Now, new margin from Dec, but with ‘peak’ rate

PALAK SHAH Mumbai | Updated on July 20, 2020

New upfront margin proposal will kill intra-day leverage and business, say brokers

The stringent margin collection and reporting norms that were to be implemented in the stock markets from August have been pushed to December by market regulator SEBI. In a circular issued on Monday, the regulator said it has done so after receiving representation from market participants on the operational aspects.

But SEBI has also introduced a concept of ‘peak margin’, which brokers say is draconian and kills intra-day trading.

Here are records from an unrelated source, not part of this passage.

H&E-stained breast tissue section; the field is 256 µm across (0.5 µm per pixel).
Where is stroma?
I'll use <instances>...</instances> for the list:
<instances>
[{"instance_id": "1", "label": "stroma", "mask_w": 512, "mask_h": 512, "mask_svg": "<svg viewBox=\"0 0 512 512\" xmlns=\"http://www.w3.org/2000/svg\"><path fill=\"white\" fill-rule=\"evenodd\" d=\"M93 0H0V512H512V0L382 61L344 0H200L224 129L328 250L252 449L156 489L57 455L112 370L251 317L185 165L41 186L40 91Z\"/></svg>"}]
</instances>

Margin is nothing but minimum cash to be put up with a broker in the stock market. So far, brokers collect upfront margin only for the derivative segment. In the cash segment, the risk of default or major loss is low and hence no up front margin was required made compulsory by brokers.

What is Peak Margin

The clearing corporations, which settle trades, will send 4 snapshots during the day for identifying the margin requirements for clients that day. This practically means, no more intra-day leverage, brokers say.

“Brokers won’t be able to offer intra-day margins beyond value at risk and extreme loss margin. This could result in huge reduction in intra-day turnover, which is almost 90 per cent of overall market trading. This is because excess intra-day margin provided could result in margin penalty,” said Jimeet Modi, CEO, Samco Securities. “Our estimate is that almost 30-35 percent of the intra-day turnover is based on additional leverage provided by brokers. Now assuming full margin is required, turnover would shrink by nearly 20 per cent,” Modi said.

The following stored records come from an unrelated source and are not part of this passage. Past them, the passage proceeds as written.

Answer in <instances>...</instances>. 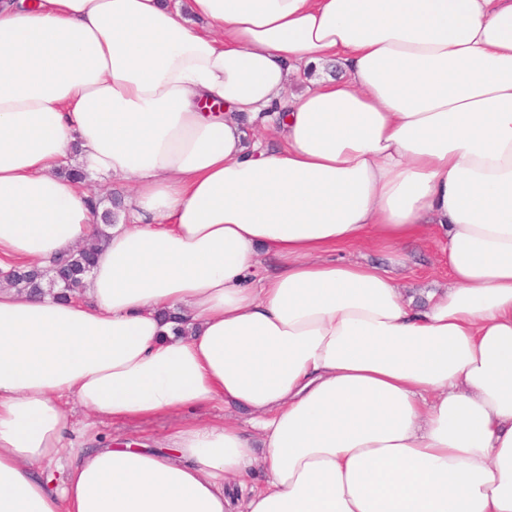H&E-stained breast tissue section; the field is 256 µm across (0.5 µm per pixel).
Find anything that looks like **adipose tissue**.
Here are the masks:
<instances>
[{"label":"adipose tissue","instance_id":"1","mask_svg":"<svg viewBox=\"0 0 512 512\" xmlns=\"http://www.w3.org/2000/svg\"><path fill=\"white\" fill-rule=\"evenodd\" d=\"M71 163L133 192L0 289V512H512V0H0V267L93 237ZM432 237L424 306L334 256ZM114 200L118 199H110L107 204L101 199L91 200L93 213L101 215L100 220L103 223L97 228L93 243L70 254L56 270L53 263L46 267L18 266L14 273V281L25 286L23 290L33 294H53L55 288H62L63 292L58 295L60 299H67V292L83 288V278L91 269L95 251L106 241L108 230L119 219L122 207L113 210ZM179 423L177 418L162 419L141 425H120L104 421L94 429L95 433H101L97 438L101 444H112L115 440L140 443L149 448H165L168 443L169 431ZM97 440L90 442V446L99 445Z\"/></svg>","mask_w":512,"mask_h":512}]
</instances>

Though the concept of peak rate is already there, but was never implemented, said brokers. and added now SEBI has asked the exchanges to implement it

There is a view that discount brokers will gain more market share after SEBI's new margin norms.

ANMI seeks review

Brokers are mainly worried about the upfront collection of margin in the cash segment. Just last week, ANMI, the brokers association, wrote to SEBI for a review of its margin collection norms in the cash segment in areas where there is zero risk.

For instance, SEBI’s upfront norms will be applicable even for selling of shares. ANMI had flagged concerns on the methodology of levy of margins on the sale positions resulting in deliveries, margins on square up of open positions and margins on securities intended to be delivered on T+2 day. As it is, brokers allow clients to sell shares only if they hold it in their demat account. So there is no risk involved. Also in the buying in cash segment, if there is a margin short-fall it is a brokers risk and instances of defaults in this segment have been negligible compared to derivatives, brokers told Business Line. They also say that this could affect the government's tax collection from the cash segment as the turnover would fall.

ANMI has also suggested that margins on small investors should be exempted for up to ₹5 lakh of obligations in order to mitigate the hardships on small traders and investors.

"SEBI's postponement of upfront margin in cash is good news. Upfront margin in the cash segment could affect overall margin turnover. In the cash segment, often the risk of default is very low and stringent norms could have affected sentiments,” said Rakesh Bhandari, Director, Nirmal Bang Securities.

“A few think that SEBI has postponed new margin norms to December, which is not the case. In fact, the August 1 implementation date will remain where the margin computations shall be done on the end of day basis,” said Modi.

Lawyers say that despite the fact that there have been many instances of misuse of client power of attorney by brokers, the new margin norms give them more power to handle shares and margin money as money will be received up-front and traders being punched later.